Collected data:
►

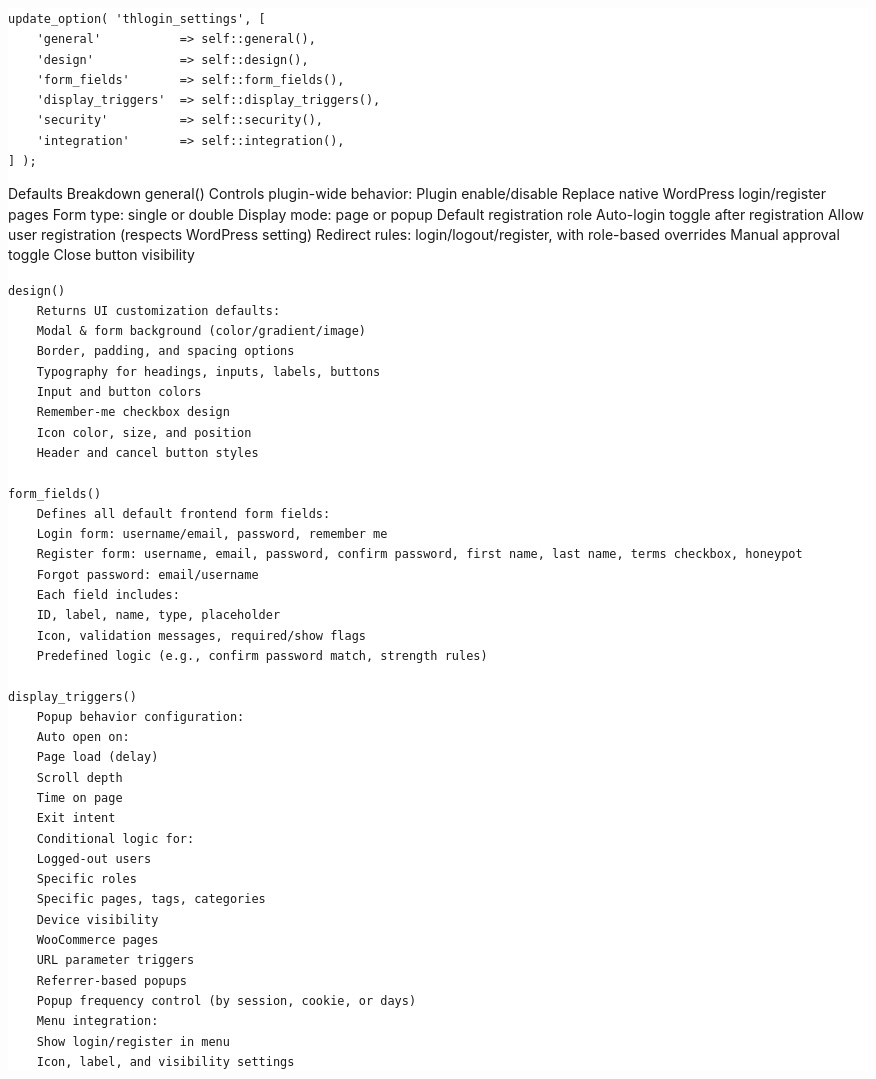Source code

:
    update_option( 'thlogin_settings', [
        'general'           => self::general(),
        'design'            => self::design(),
        'form_fields'       => self::form_fields(),
        'display_triggers'  => self::display_triggers(),
        'security'          => self::security(),
        'integration'       => self::integration(),
    ] );

Defaults Breakdown
    general()
        Controls plugin-wide behavior:
        Plugin enable/disable
        Replace native WordPress login/register pages
        Form type: single or double
        Display mode: page or popup
        Default registration role
        Auto-login toggle after registration
        Allow user registration (respects WordPress setting)
        Redirect rules: login/logout/register, with role-based overrides
        Manual approval toggle
        Close button visibility

    design()
        Returns UI customization defaults:
        Modal & form background (color/gradient/image)
        Border, padding, and spacing options
        Typography for headings, inputs, labels, buttons
        Input and button colors
        Remember-me checkbox design
        Icon color, size, and position
        Header and cancel button styles

    form_fields()
        Defines all default frontend form fields:
        Login form: username/email, password, remember me
        Register form: username, email, password, confirm password, first name, last name, terms checkbox, honeypot
        Forgot password: email/username
        Each field includes:
        ID, label, name, type, placeholder
        Icon, validation messages, required/show flags
        Predefined logic (e.g., confirm password match, strength rules)

    display_triggers()
        Popup behavior configuration:
        Auto open on:
        Page load (delay)
        Scroll depth
        Time on page
        Exit intent
        Conditional logic for:
        Logged-out users
        Specific roles
        Specific pages, tags, categories
        Device visibility
        WooCommerce pages
        URL parameter triggers
        Referrer-based popups
        Popup frequency control (by session, cookie, or days)
        Menu integration:
        Show login/register in menu
        Icon, label, and visibility settings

◄

● **GOAL OF THE EXERCISE**: The answer should contain only the lines from the start of the records above through the line with "Form type: single or double", copied exactly, and no pictures.

● **RESULT**:
Source code

:
    update_option( 'thlogin_settings', [
        'general'           => self::general(),
        'design'            => self::design(),
        'form_fields'       => self::form_fields(),
        'display_triggers'  => self::display_triggers(),
        'security'          => self::security(),
        'integration'       => self::integration(),
    ] );

Defaults Breakdown
    general()
        Controls plugin-wide behavior:
        Plugin enable/disable
        Replace native WordPress login/register pages
        Form type: single or double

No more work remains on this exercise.